Part of the challenge of trying to create laws that apply to everyone in a system where there is rampant racism, classism and stark differentials of power is that race-neutral law cannot, by its very nature, acknowledge that an exceedingly small number of the mass shootings on school campuses were committed by young black people. Typically, though not in all cases, the shooters have been white males. Yes, I think the law should be race-neutral. The problem is that in America, “neutrality” is typically defined as “pro-white.”
Moreover, our race-neutral conversations about freedom of expression cannot adequately account for the right of black people to express rage about systemic injustice in the public square.
For instance, in rapper J.Cole’s currently popular song, “No Role Modelz,” he raps, “fool me one time shame on you / fool me twice can’t put the blame on you / fool me three times, fuck the peace signs / load the chopper, let it rain on you.” This song issues a threat of violence against anyone who has the audacity to repeatedly mistreat the rapper’s persona in the song.
The only difference between J.Cole saying “load the chopper, let it rain on you,” and Bell’s “gone get a pistol down ya mouth,” is that Bell makes his rage context-specific. But the song is explicitly meant to call out the Itawamba faculty and administration for repeatedly ignoring acts of sexual harassment, particularly as the song suggests, targeted at young black girls.

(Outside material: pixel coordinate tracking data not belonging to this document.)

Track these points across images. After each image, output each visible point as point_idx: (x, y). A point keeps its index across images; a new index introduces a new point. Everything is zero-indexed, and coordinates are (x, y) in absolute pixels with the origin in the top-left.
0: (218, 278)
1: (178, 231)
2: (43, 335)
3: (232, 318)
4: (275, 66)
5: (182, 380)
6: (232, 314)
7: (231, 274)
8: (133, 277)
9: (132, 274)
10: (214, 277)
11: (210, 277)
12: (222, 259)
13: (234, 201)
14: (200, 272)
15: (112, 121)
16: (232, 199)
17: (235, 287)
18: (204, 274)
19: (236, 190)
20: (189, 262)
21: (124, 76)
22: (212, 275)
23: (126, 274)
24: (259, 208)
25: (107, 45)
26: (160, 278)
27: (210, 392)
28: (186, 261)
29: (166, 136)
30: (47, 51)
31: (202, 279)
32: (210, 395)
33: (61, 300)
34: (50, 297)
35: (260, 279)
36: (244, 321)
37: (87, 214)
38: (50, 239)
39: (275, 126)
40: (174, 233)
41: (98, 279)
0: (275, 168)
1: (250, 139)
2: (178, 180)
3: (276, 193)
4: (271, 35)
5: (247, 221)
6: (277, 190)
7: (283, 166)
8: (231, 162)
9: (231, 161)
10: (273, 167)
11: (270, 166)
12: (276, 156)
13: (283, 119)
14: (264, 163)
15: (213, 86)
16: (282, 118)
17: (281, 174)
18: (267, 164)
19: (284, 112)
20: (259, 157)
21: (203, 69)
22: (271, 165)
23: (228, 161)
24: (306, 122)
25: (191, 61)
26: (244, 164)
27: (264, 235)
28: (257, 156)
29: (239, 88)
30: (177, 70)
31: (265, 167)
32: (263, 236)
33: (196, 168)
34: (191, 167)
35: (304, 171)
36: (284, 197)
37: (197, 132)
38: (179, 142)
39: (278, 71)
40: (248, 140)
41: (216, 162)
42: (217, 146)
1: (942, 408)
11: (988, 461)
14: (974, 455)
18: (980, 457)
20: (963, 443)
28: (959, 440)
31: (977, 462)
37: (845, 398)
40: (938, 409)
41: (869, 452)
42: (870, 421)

In light of recent conversations about the relationship between racism and freedom of expression, and especially after the incidents at Mizzou earlier this year, it seems that we need to recognize that it is not black students who want to curtail freedom of expression. They keep using the power of protest and peaceful assembly as a form of expression to call attention to the variety of ways that their schools and public environments are made unsafe by those charged with their care and protection.
Hip-hop music has become a safe haven for the expression of rage — black male rage in particular. One of the biggest hip-hop stories of the year has been the beef between rappers Drake and Meek Mill over a series of public comments from Mill and a pair of diss records in response from Drake. Rappers talk shit about the things and people that make them mad in their music. On one of the apps that I listen to frequently, there is a whole playlist called “Belligerent Rap Music,” and it is full of violent posturing, gun sounds and threats.

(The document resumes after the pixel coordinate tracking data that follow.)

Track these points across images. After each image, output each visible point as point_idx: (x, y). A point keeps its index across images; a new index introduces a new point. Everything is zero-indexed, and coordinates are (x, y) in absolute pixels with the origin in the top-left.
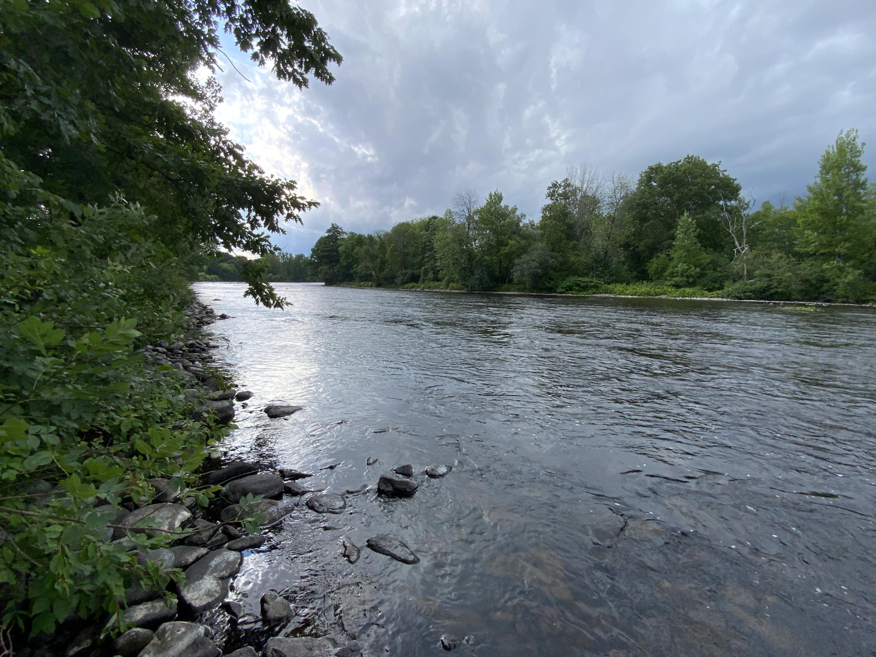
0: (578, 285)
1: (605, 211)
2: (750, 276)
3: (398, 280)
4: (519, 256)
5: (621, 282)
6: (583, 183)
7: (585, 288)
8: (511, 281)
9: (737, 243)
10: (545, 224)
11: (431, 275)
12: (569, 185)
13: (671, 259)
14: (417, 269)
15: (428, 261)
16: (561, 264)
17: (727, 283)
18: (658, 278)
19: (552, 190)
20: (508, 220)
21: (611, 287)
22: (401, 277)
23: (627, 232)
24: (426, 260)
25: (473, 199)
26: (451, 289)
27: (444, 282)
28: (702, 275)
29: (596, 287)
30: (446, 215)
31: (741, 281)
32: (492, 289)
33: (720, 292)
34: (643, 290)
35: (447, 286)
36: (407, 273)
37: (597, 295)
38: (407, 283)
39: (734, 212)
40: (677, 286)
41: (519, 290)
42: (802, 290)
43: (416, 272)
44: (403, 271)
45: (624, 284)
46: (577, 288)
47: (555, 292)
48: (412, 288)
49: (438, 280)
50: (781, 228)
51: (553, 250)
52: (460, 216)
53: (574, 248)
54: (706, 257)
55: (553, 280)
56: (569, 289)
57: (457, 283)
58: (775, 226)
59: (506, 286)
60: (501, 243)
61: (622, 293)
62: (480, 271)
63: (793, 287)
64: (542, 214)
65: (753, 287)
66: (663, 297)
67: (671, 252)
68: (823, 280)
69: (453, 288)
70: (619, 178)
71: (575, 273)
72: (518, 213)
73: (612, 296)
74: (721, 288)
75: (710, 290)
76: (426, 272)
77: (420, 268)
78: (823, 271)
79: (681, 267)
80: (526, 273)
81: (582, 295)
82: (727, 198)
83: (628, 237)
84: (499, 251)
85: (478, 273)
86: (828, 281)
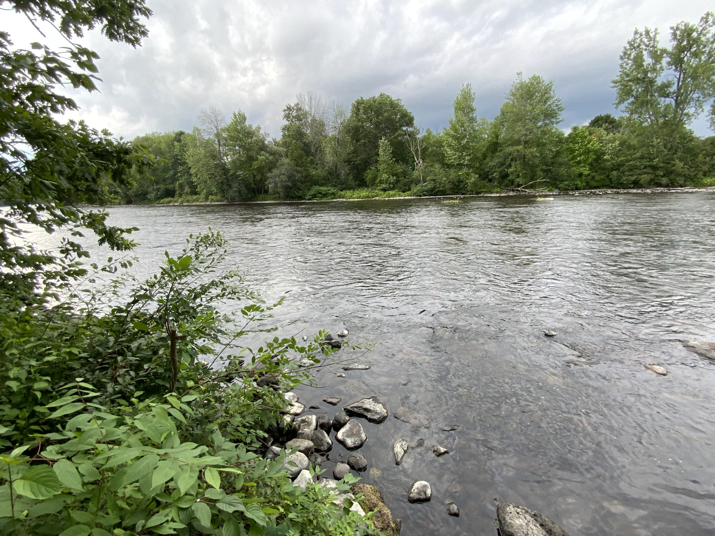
0: (320, 193)
1: (331, 132)
2: (424, 181)
3: (152, 196)
4: (270, 170)
5: (349, 189)
6: (311, 108)
7: (325, 195)
8: (266, 192)
9: (416, 159)
10: (286, 142)
11: (187, 189)
12: (300, 109)
13: (378, 171)
14: (170, 183)
15: (181, 176)
16: (306, 177)
17: (413, 186)
18: (372, 185)
19: (287, 112)
20: (254, 138)
21: (343, 193)
22: (155, 193)
23: (348, 151)
24: (179, 174)
25: (219, 118)
26: (211, 202)
27: (202, 196)
28: (398, 181)
29: (333, 194)
30: (194, 132)
31: (420, 184)
32: (251, 199)
33: (409, 192)
34: (364, 194)
35: (207, 199)
36: (160, 188)
37: (334, 200)
38: (162, 198)
39: (412, 135)
40: (384, 190)
41: (274, 199)
42: (451, 188)
43: (170, 187)
44: (155, 187)
45: (352, 191)
46: (320, 195)
47: (304, 199)
48: (169, 202)
49: (196, 193)
50: (437, 147)
51: (297, 165)
52: (209, 134)
53: (312, 162)
54: (399, 168)
55: (300, 190)
56: (314, 196)
57: (216, 195)
58: (434, 145)
59: (262, 196)
60: (251, 159)
61: (351, 197)
62: (237, 185)
63: (447, 187)
64: (282, 134)
65: (426, 188)
66: (377, 198)
67: (378, 165)
68: (460, 182)
69: (212, 200)
70: (338, 107)
71: (316, 183)
72: (262, 132)
73: (344, 200)
74: (409, 190)
75: (404, 192)
76: (181, 186)
77: (173, 183)
78: (459, 176)
79: (385, 176)
80: (279, 185)
81: (324, 200)
82: (407, 125)
83: (349, 154)
84: (251, 166)
85: (235, 186)
86: (462, 182)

I listen to this playlist any time I am feeling stressed out about the racist and sexist microaggressions that I experience, but to which I cannot respond. I let the songs do it for me. And while I might like to fantasize about “busting somebody’s head to the white meat,” in real life, I would in fact like everyone’s heads to remain intact.

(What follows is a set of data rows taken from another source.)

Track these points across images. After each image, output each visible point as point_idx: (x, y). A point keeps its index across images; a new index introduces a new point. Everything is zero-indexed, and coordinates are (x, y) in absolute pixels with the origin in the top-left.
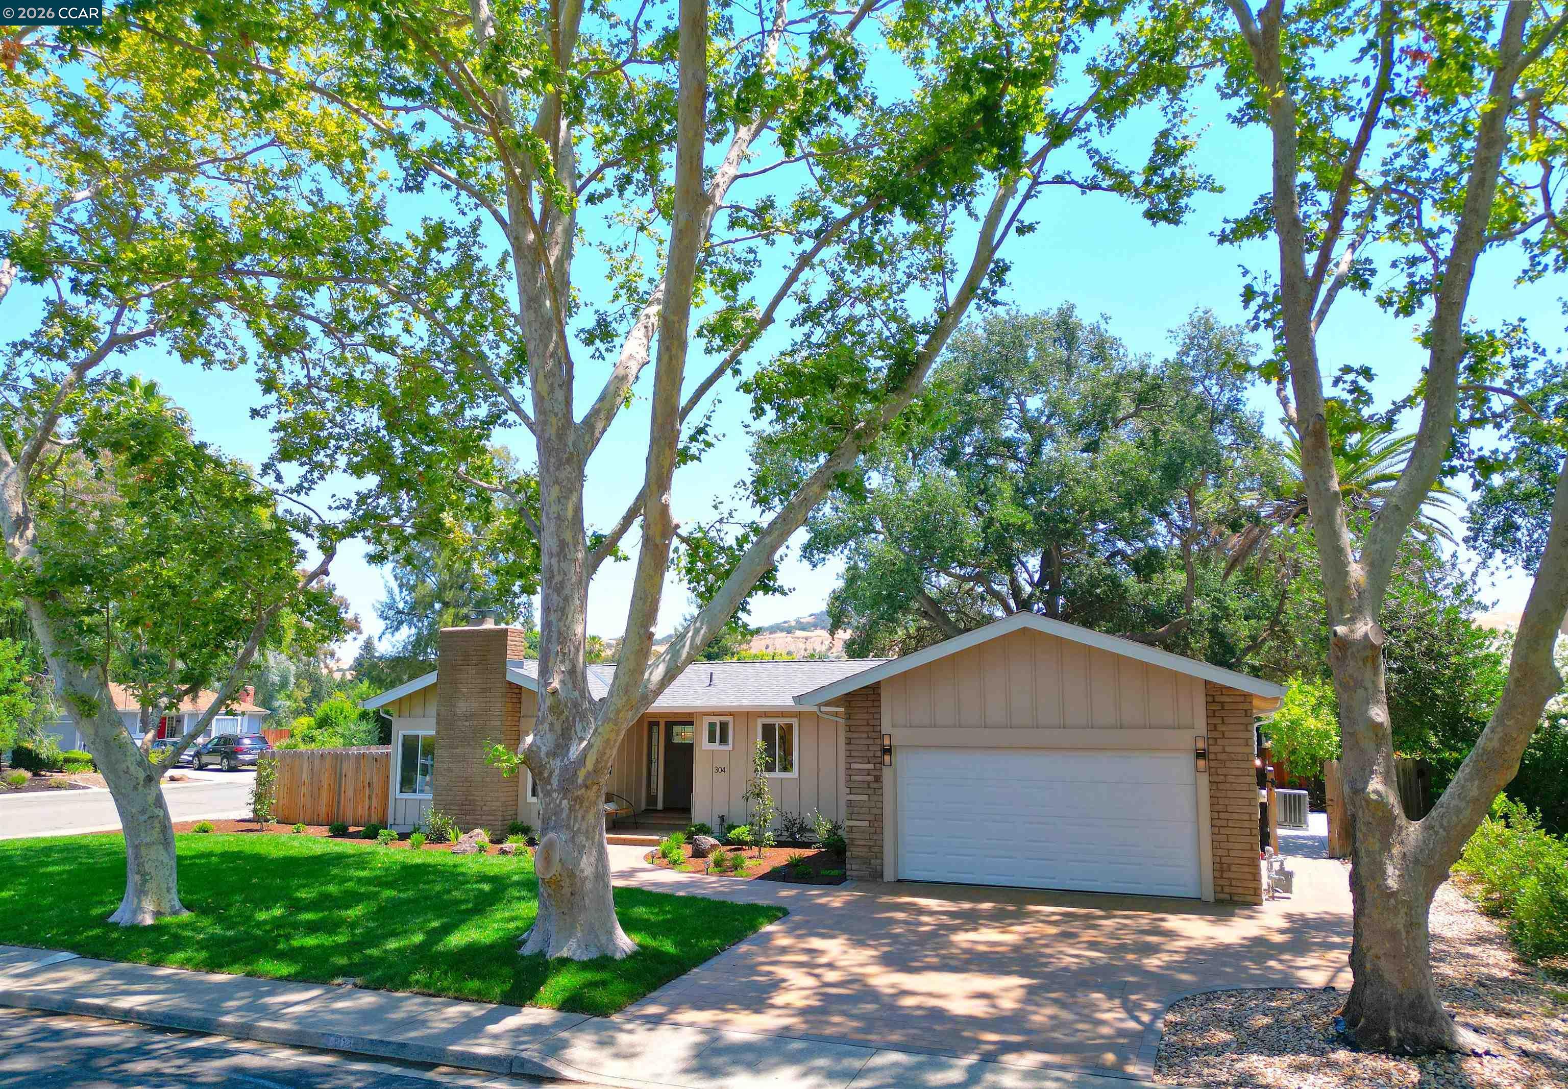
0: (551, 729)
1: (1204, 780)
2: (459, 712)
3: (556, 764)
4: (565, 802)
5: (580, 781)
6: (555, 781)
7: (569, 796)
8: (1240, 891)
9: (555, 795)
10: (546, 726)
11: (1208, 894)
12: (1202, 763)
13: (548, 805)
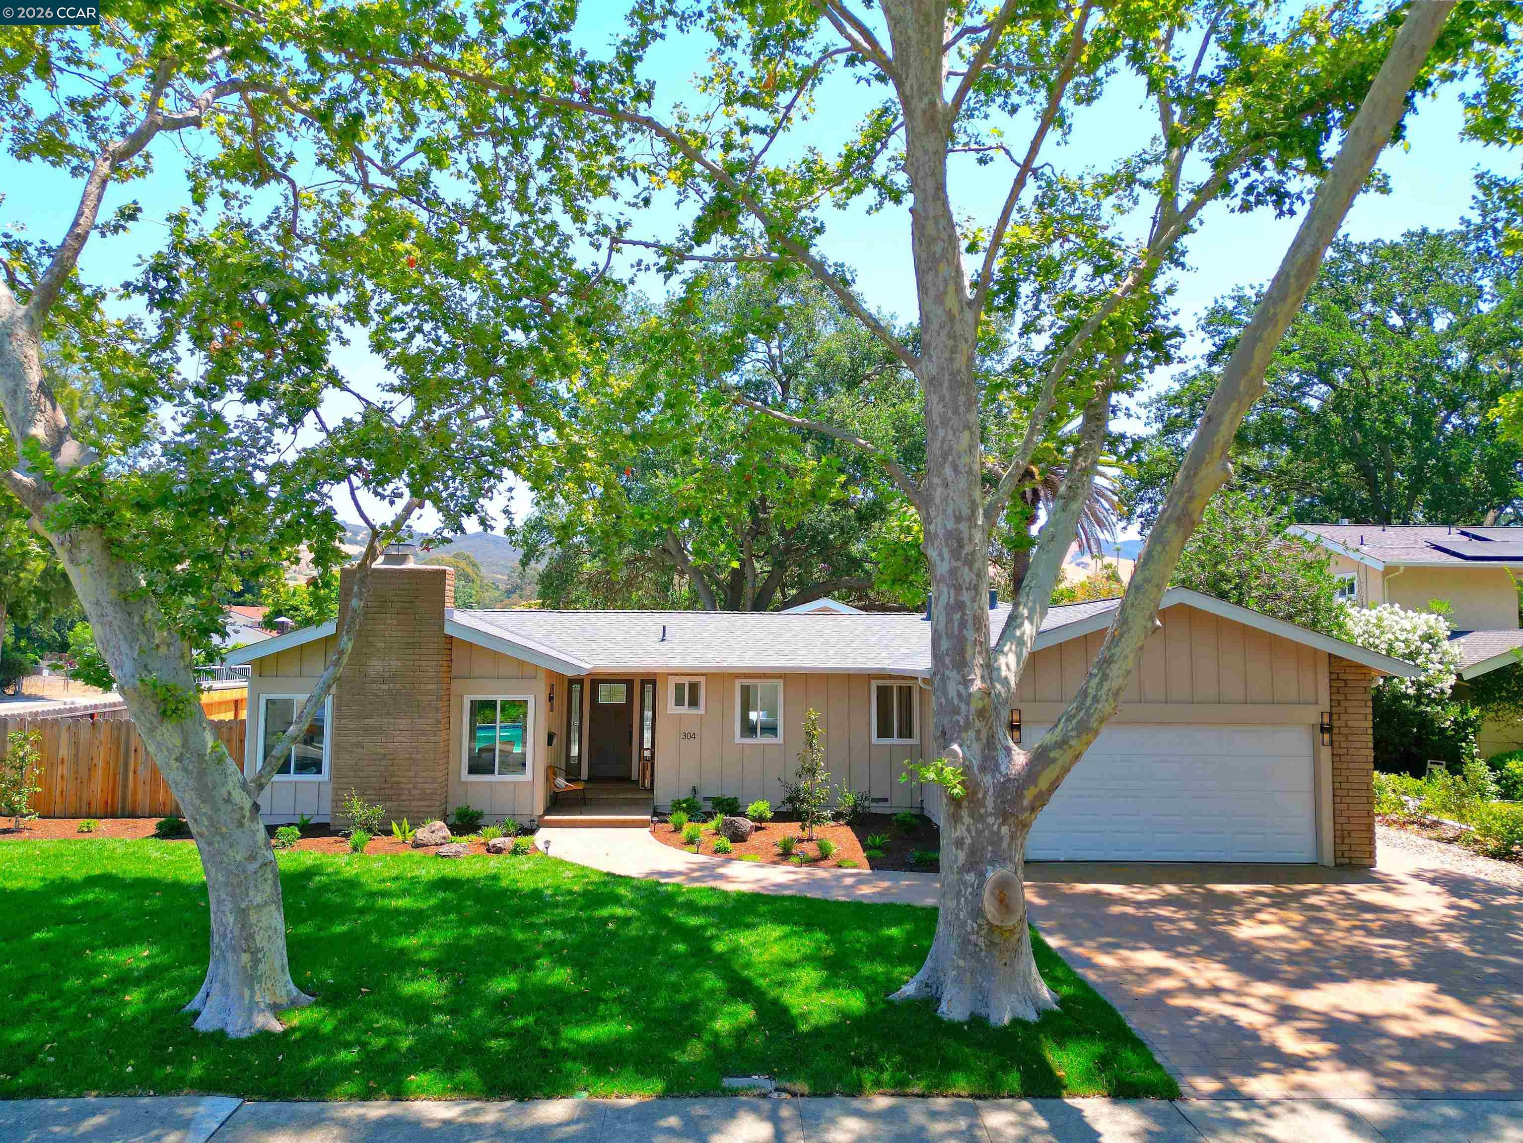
0: (978, 739)
1: (1326, 753)
2: (372, 672)
3: (987, 780)
4: (1005, 829)
5: (1026, 803)
6: (990, 804)
7: (1011, 820)
8: (1358, 855)
9: (991, 820)
10: (972, 734)
11: (1328, 859)
12: (1327, 737)
13: (979, 832)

Curtailing freedom of expression will not curtail black rage, no matter how hard some would try. And, at the very same time, the hesitancy that many in media have felt about black activists calling for media-free safe zones on campuses and stricter punishments for students who wear racially offensive costumes suggests that there is a tacit agreement that white rage should not be curtailed through the mechanism of freedom of expression.
Therein lies the rub: Many of these arguments of late have unfairly directed the outrage over potential free-speech infringements at the actions of black students, as though they have the structural power to take away this freedom from white students and white people more generally. But, in actuality, it is black students who are being suspended, subjected to the school-to-prison pipeline and otherwise regulated because of the creative and radical ways they use freedom of speech to call out injustice.
Freedom of speech — and the protection of it in ways that serve all citizens — seems like a complex issue. But these recent cases against black youth suggest that, in the end, it may be as black and white as it ever was.